*ASSIGNMENT*.
Copy all of the lines below word for word, leaving the pictures out of your answer.

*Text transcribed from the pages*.
......

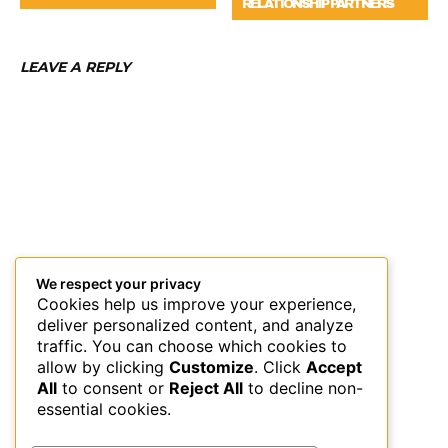
RELATIONSHIP PARTNERS
LEAVE A REPLY
We respect your privacy
Cookies help us improve your experience,
deliver personalized content, and analyze
traffic. You can choose which cookies to
allow by clicking
Customize
. Click
Accept
All
to consent or
Reject All
to decline non-
essential cookies.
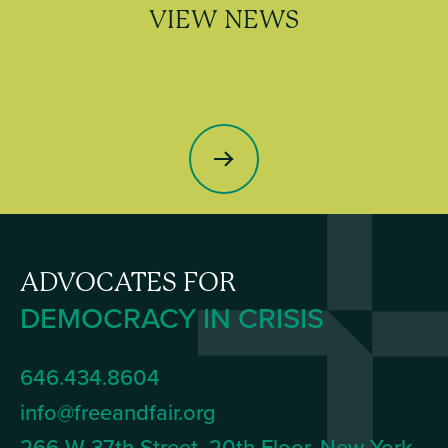
VIEW NEWS
ADVOCATES FOR
DEMOCRACY IN CRISIS
646.434.8604
info@freeandfair.org
266 W 37th Street, 20th Floor, New York,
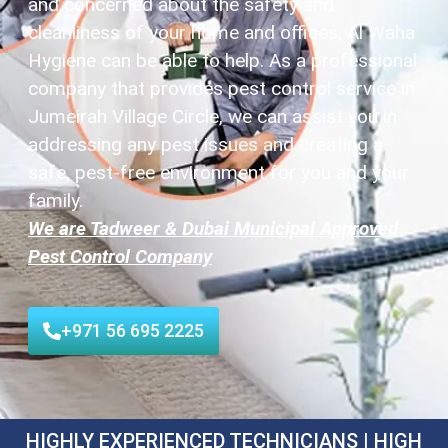
and concerned about the safety and
cleanliness of your home and offices, Al Waha
Hygiene can be able to help. As a professional
company that provides pest control service in
Jumeirah Village Circle, we can assist you in
addressing any pest issues and creating a
safe, pest-free environment for you and your
family.
We are Tadweer & Dubai Municipal Approved
Pest Control Company
+971 56 695 2225
HIGHLY EXPERIENCED TECHNICIANS | HIGH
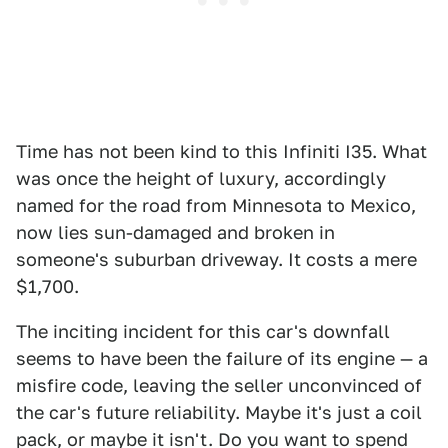
Time has not been kind to this Infiniti I35. What
was once the height of luxury, accordingly
named for the road from Minnesota to Mexico,
now lies sun-damaged and broken in
someone's suburban driveway. It costs a mere
$1,700.
The inciting incident for this car's downfall
seems to have been the failure of its engine — a
misfire code, leaving the seller unconvinced of
the car's future reliability. Maybe it's just a coil
pack, or maybe it isn't. Do you want to spend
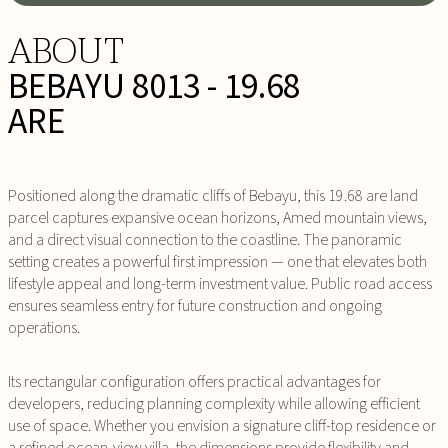
ABOUT
BEBAYU 8013 - 19.68
ARE
Positioned along the dramatic cliffs of Bebayu, this 19.68 are land
parcel captures expansive ocean horizons, Amed mountain views,
and a direct visual connection to the coastline. The panoramic
setting creates a powerful first impression — one that elevates both
lifestyle appeal and long-term investment value. Public road access
ensures seamless entry for future construction and ongoing
operations.
Its rectangular configuration offers practical advantages for
developers, reducing planning complexity while allowing efficient
use of space. Whether you envision a signature cliff-top residence or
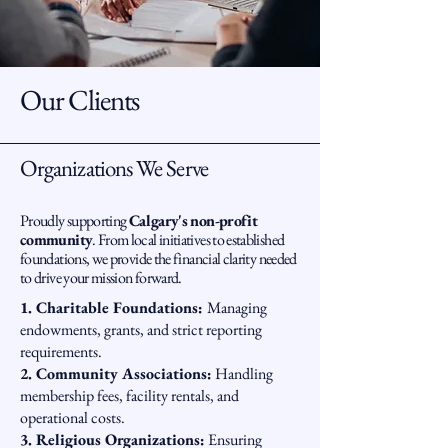
Our Clients
Organizations We Serve
Proudly supporting
Calgary's non-profit
community
. From local initiatives to established
foundations, we provide the financial clarity needed
to drive your mission forward.
1. Charitable Foundations:
Managing
endowments, grants, and strict reporting
requirements.
2. Community Associations:
Handling
membership fees, facility rentals, and
operational costs.
3. Religious Organizations:
Ensuring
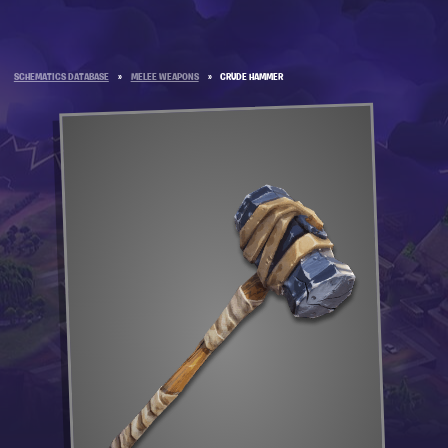
SCHEMATICS DATABASE
»
MELEE WEAPONS
»
CRUDE HAMMER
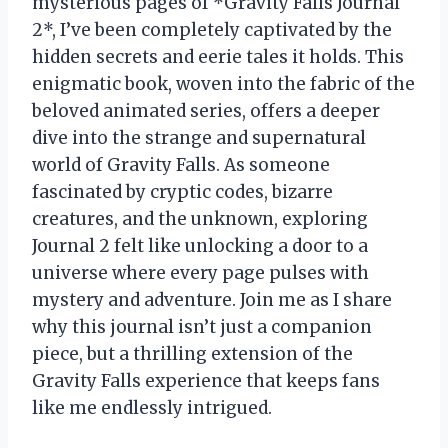
mysterious pages of *Gravity Falls Journal
2*, I’ve been completely captivated by the
hidden secrets and eerie tales it holds. This
enigmatic book, woven into the fabric of the
beloved animated series, offers a deeper
dive into the strange and supernatural
world of Gravity Falls. As someone
fascinated by cryptic codes, bizarre
creatures, and the unknown, exploring
Journal 2 felt like unlocking a door to a
universe where every page pulses with
mystery and adventure. Join me as I share
why this journal isn’t just a companion
piece, but a thrilling extension of the
Gravity Falls experience that keeps fans
like me endlessly intrigued.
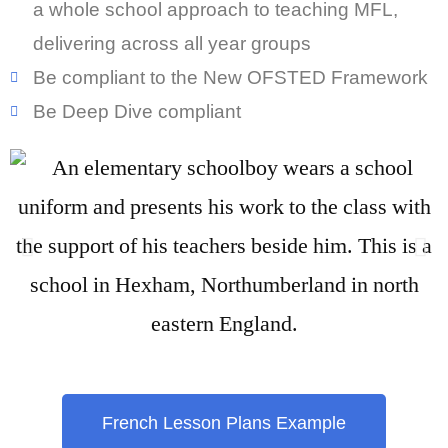
a whole school approach to teaching MFL,
delivering across all year groups
Be compliant to the New OFSTED Framework
Be Deep Dive compliant
French Lesson Plans Example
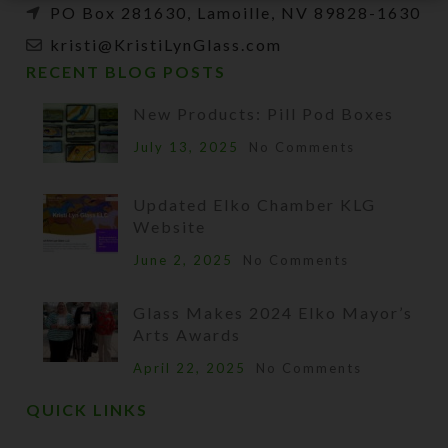
PO Box 281630, Lamoille, NV 89828-1630
kristi@KristiLynGlass.com
RECENT BLOG POSTS
New Products: Pill Pod Boxes
July 13, 2025
No Comments
Updated Elko Chamber KLG
Website
June 2, 2025
No Comments
Glass Makes 2024 Elko Mayor’s
Arts Awards
April 22, 2025
No Comments
QUICK LINKS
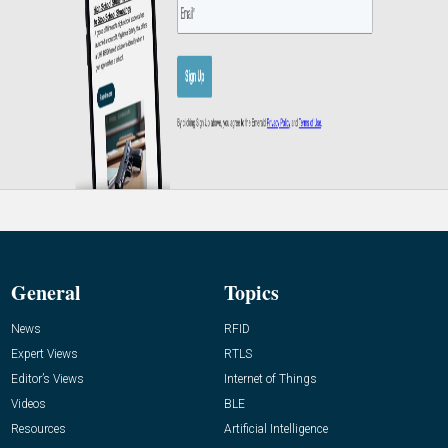
General
Topics
News
RFID
Expert Views
RTLS
Editor’s Views
Internet of Things
Videos
BLE
Resources
Artificial Intelligence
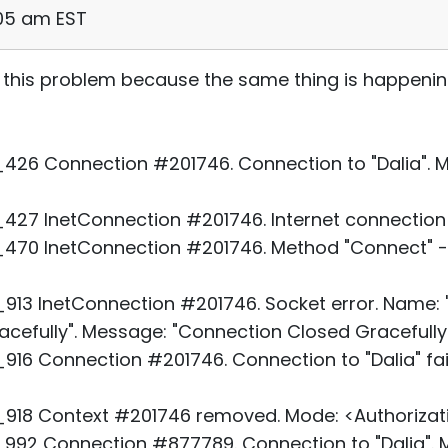
:05 am EST
 this problem because the same thing is happeni
26 Connection #201746. Connection to "Dalia". Mo
27 InetConnection #201746. Internet connection 
70 InetConnection #201746. Method "Connect" - 
3 InetConnection #201746. Socket error. Name: "D
cefully". Message: "Connection Closed Gracefully.
16 Connection #201746. Connection to "Dalia" fai
918 Context #201746 removed. Mode: <Authorizati
92 Connection #877789. Connection to "Dalia". M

......

*SOLUTION TO THIS EXERCISE*.
RELATIONSHIP PARTNERS
LEAVE A REPLY
We respect your privacy
Cookies help us improve your experience,
deliver personalized content, and analyze
traffic. You can choose which cookies to
allow by clicking
Customize
. Click
Accept
All
to consent or
Reject All
to decline non-
essential cookies.
VIEW NEWS
ADVOCATES FOR
DEMOCRACY IN CRISIS
646.434.8604
info@freeandfair.org
266 W 37th Street, 20th Floor, New York,
and concerned about the safety and
cleanliness of your home and offices, Al Waha
Hygiene can be able to help. As a professional
company that provides pest control service in
Jumeirah Village Circle, we can assist you in
addressing any pest issues and creating a
safe, pest-free environment for you and your
family.
We are Tadweer & Dubai Municipal Approved
Pest Control Company
+971 56 695 2225
HIGHLY EXPERIENCED TECHNICIANS | HIGH
Time has not been kind to this Infiniti I35. What
was once the height of luxury, accordingly
named for the road from Minnesota to Mexico,
now lies sun-damaged and broken in
someone's suburban driveway. It costs a mere
$1,700.
The inciting incident for this car's downfall
seems to have been the failure of its engine — a
misfire code, leaving the seller unconvinced of
the car's future reliability. Maybe it's just a coil
pack, or maybe it isn't. Do you want to spend
ABOUT
BEBAYU 8013 - 19.68
ARE
Positioned along the dramatic cliffs of Bebayu, this 19.68 are land
parcel captures expansive ocean horizons, Amed mountain views,
and a direct visual connection to the coastline. The panoramic
setting creates a powerful first impression — one that elevates both
lifestyle appeal and long-term investment value. Public road access
ensures seamless entry for future construction and ongoing
operations.
Its rectangular configuration offers practical advantages for
developers, reducing planning complexity while allowing efficient
use of space. Whether you envision a signature cliff-top residence or
Our Clients
Organizations We Serve
Proudly supporting
Calgary's non-profit
community
. From local initiatives to established
foundations, we provide the financial clarity needed
to drive your mission forward.
1. Charitable Foundations:
Managing
endowments, grants, and strict reporting
requirements.
2. Community Associations:
Handling
membership fees, facility rentals, and
operational costs.
3. Religious Organizations:
Ensuring
SCHEMATICS DATABASE
»
MELEE WEAPONS
»
CRUDE HAMMER
mysterious pages of *Gravity Falls Journal
2*, I’ve been completely captivated by the
hidden secrets and eerie tales it holds. This
enigmatic book, woven into the fabric of the
beloved animated series, offers a deeper
dive into the strange and supernatural
world of Gravity Falls. As someone
fascinated by cryptic codes, bizarre
creatures, and the unknown, exploring
Journal 2 felt like unlocking a door to a
universe where every page pulses with
mystery and adventure. Join me as I share
why this journal isn’t just a companion
piece, but a thrilling extension of the
Gravity Falls experience that keeps fans
like me endlessly intrigued.
a whole school approach to teaching MFL,
delivering across all year groups
Be compliant to the New OFSTED Framework
Be Deep Dive compliant
French Lesson Plans Example
PO Box 281630, Lamoille, NV 89828-1630
kristi@KristiLynGlass.com
RECENT BLOG POSTS
New Products: Pill Pod Boxes
July 13, 2025
No Comments
Updated Elko Chamber KLG
Website
June 2, 2025
No Comments
Glass Makes 2024 Elko Mayor’s
Arts Awards
April 22, 2025
No Comments
QUICK LINKS
General
Topics
News
RFID
Expert Views
RTLS
Editor’s Views
Internet of Things
Videos
BLE
Resources
Artificial Intelligence
:05 am EST
 this problem because the same thing is happeni
26 Connection #201746. Connection to "Dalia". Mo
27 InetConnection #201746. Internet connection 
70 InetConnection #201746. Method "Connect" - 
3 InetConnection #201746. Socket error. Name: "D
cefully". Message: "Connection Closed Gracefully.
16 Connection #201746. Connection to "Dalia" fai
918 Context #201746 removed. Mode: <Authorizati
92 Connection #877789. Connection to "Dalia". M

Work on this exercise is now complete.